Includes: COW, DBA, JJG, MOO, UBC
by: Hard Assets Investor

By Brad Zigler

Real-time Monetary Inflation (last 12 months): -0.9%

Gold's new nominal highs against the greenback made headlines this week, but nobody (well, nobody outside the Ag community, anyway) devoted banner space to previously skyrocketing hog prices. This spring, livestock gained ground and rose to new highs for the decade while gold dithered in a consolidation phase.

The commodities' roles are now reversed. After a 31% run-up since the top of the year, lean hog prices have reached a plateau around their 10-day moving averages, and now seem ready to work the lower half of their volatility bands. Most troubling for longer-term investors is a tightening price range, often indicative of a pending breakout. Then there's that March price gap — increasingly appearing to signal exhaustion — between 74.12 cents and 77.80 cents. The gap is becoming a tempting target for bears.

CME Live Hogs (July 2010)

(Click to enlarge)

Tied into livestock's fortunes is the recent buoyancy in corn prices. Corn's current strength reflects more favorable demand for, among other things, livestock feed. There's a fair degree of optimism about corn demand among producers now, sparked by notions that feed use might exceed earlier expectations.

Still, low actual usage levels during the first half of the year combined with declining hog and cattle numbers and expanding production of competing distillers' grains make those projections — some 200 million bushels above that of the last marketing year — look a little too optimistic. At this point, it's good to remember that feed use is one of corn's most volatile demand components.
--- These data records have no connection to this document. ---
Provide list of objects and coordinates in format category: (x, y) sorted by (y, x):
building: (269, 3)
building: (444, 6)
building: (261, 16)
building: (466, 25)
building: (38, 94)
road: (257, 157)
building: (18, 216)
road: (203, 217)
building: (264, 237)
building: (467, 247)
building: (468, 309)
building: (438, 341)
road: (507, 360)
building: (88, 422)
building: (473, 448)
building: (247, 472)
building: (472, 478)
Corn prices crossed to the upside of their 200-day moving average last week, leaving spot supported at the $3.72-per-bushel level.

CBOT Corn (December 2010)

(Click to enlarge)

The pattern now scribed by December corn mimics gold's recent months-long trading range, including the pivot point dip punctuating its center (of course there is the essential difference of corn's preceding trend being downward rather than upward). If any grain or oilseed is due for a turnaround, it's certainly corn. Wheat and soybeans still are mired, weighed down by higher-than-expected ending stocks.

Holders and potential investors of the iPath Dow Jones-UBS Grains Total Return Sub-index ETN (NYSEARCA:JJG) will be watching the corn market for trading signals. Given the range compression in hog prices, the investors in the iPath Dow Jones-UBS Livestock Total Return Sub-index ETN (NYSEARCA:COW) will undoubtedly do the same.